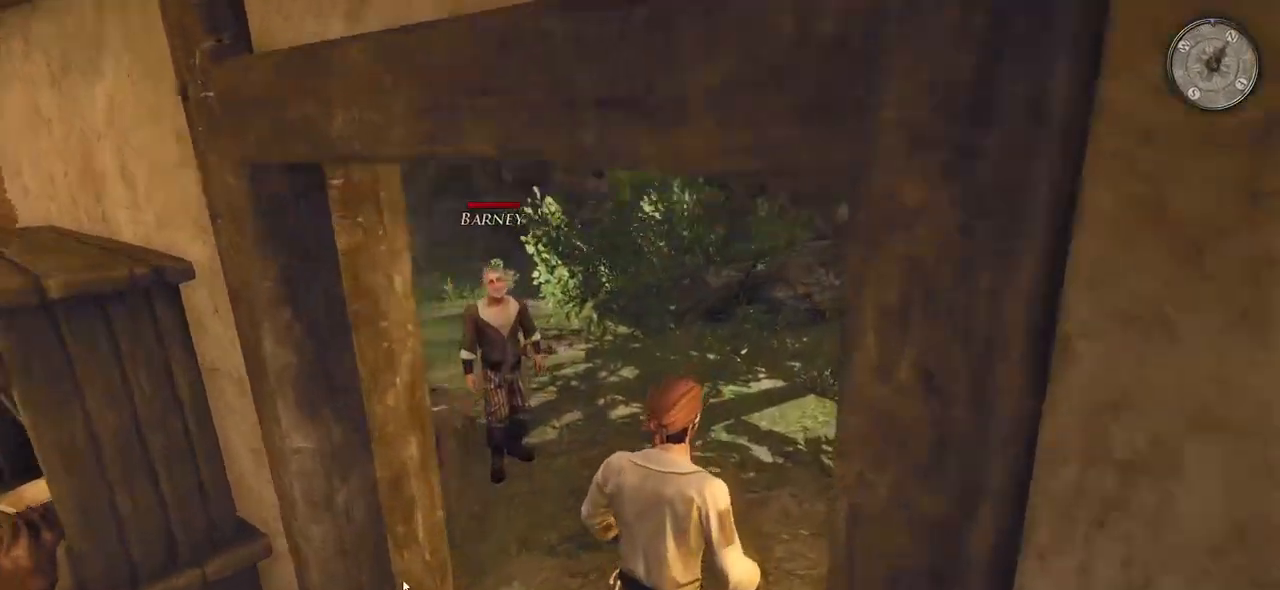
{"keys": ["d"], "mouse": [], "events": [[80, "w", "up"]]}
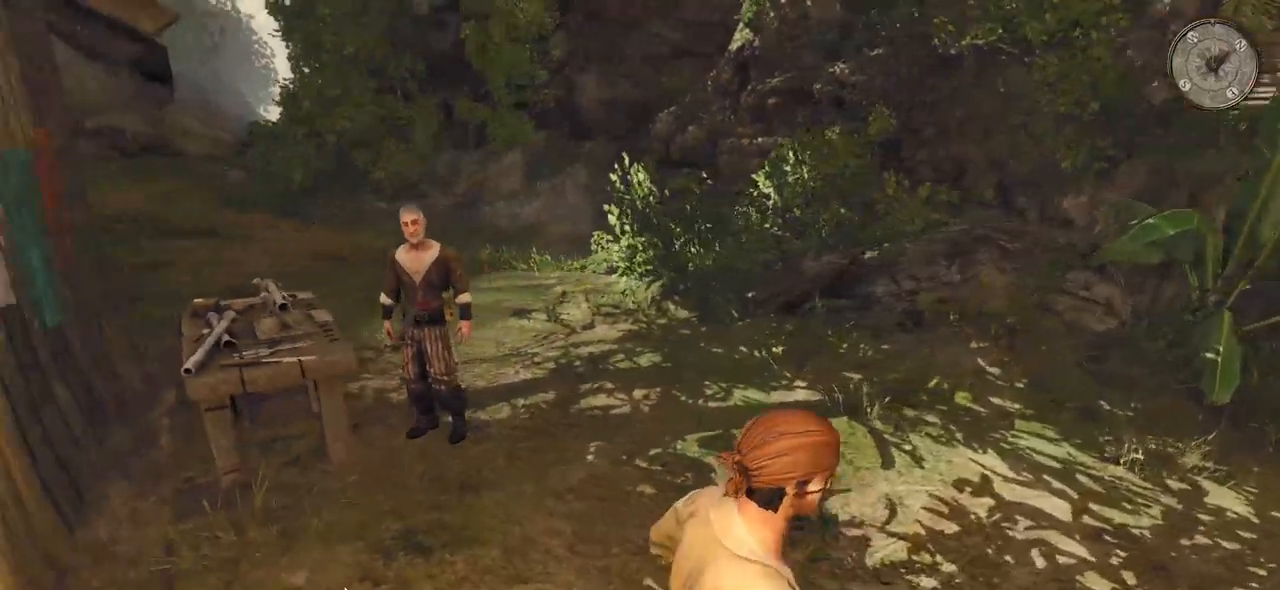
{"keys": ["a", "w"], "mouse": [], "events": [[80, "s", "down"], [180, "d", "up"], [240, "a", "down"], [240, "s", "up"], [440, "w", "down"]]}
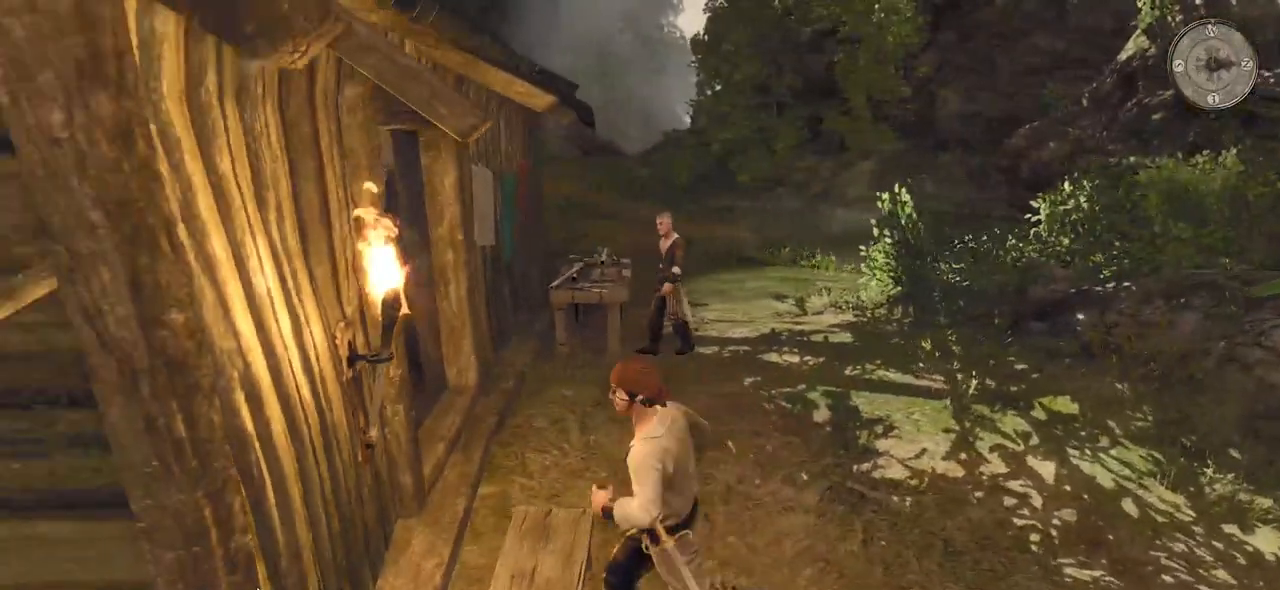
{"keys": ["a", "w"], "mouse": [], "events": [[100, "a", "up"], [320, "a", "down"]]}
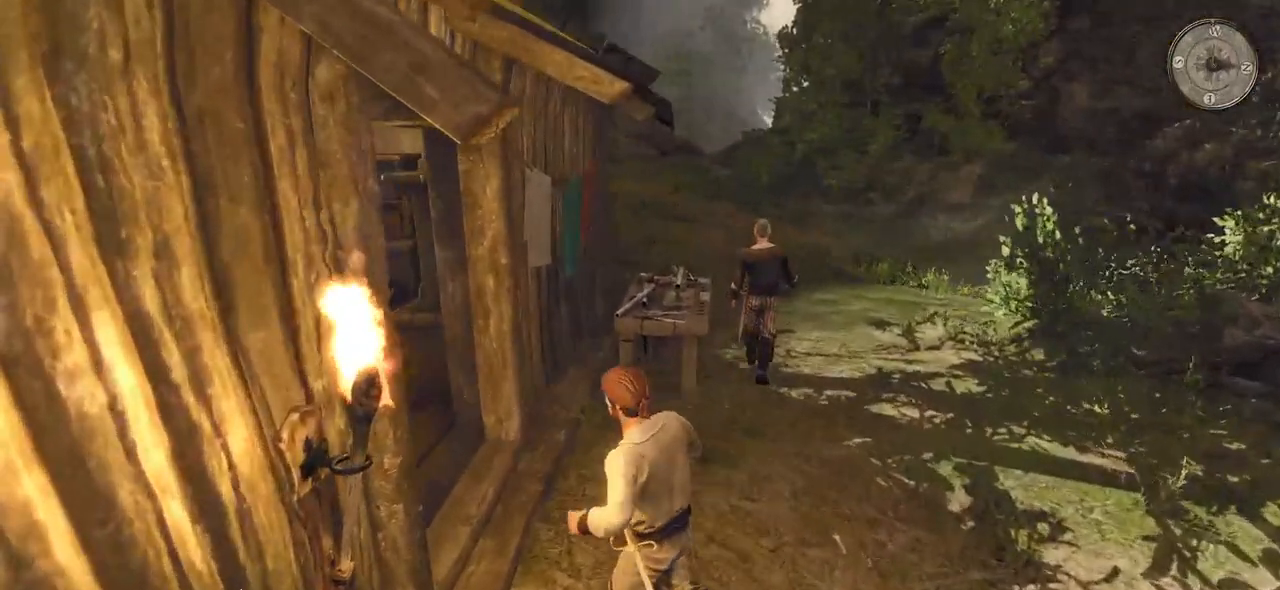
{"keys": ["a", "ctrl", "w"], "mouse": [], "events": [[500, "ctrl", "down"]]}
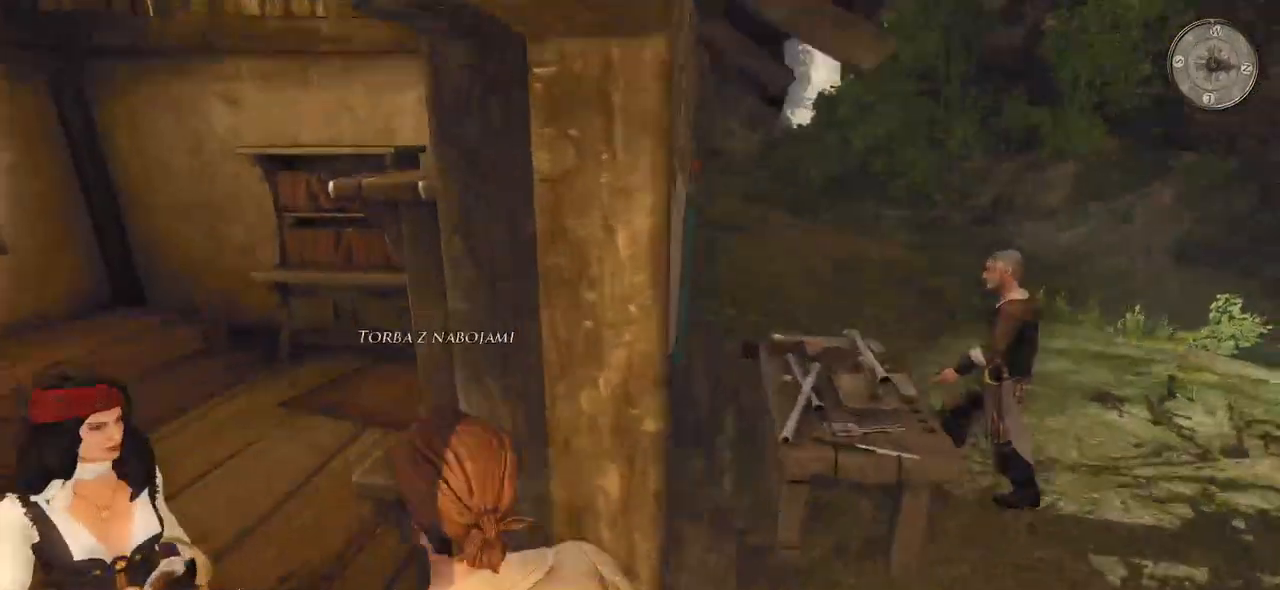
{"keys": ["a", "w"], "mouse": [], "events": [[200, "ctrl", "up"]]}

• • •

PROBLEM REQUIREMENTS: Word for word, repeat all the data, but not its images.

THE COMPLETED TASK:
{"keys": ["d"], "mouse": [], "events": [[80, "w", "up"]]}
{"keys": ["a", "w"], "mouse": [], "events": [[80, "s", "down"], [180, "d", "up"], [240, "a", "down"], [240, "s", "up"], [440, "w", "down"]]}
{"keys": ["a", "w"], "mouse": [], "events": [[100, "a", "up"], [320, "a", "down"]]}
{"keys": ["a", "ctrl", "w"], "mouse": [], "events": [[500, "ctrl", "down"]]}
{"keys": ["a", "w"], "mouse": [], "events": [[200, "ctrl", "up"]]}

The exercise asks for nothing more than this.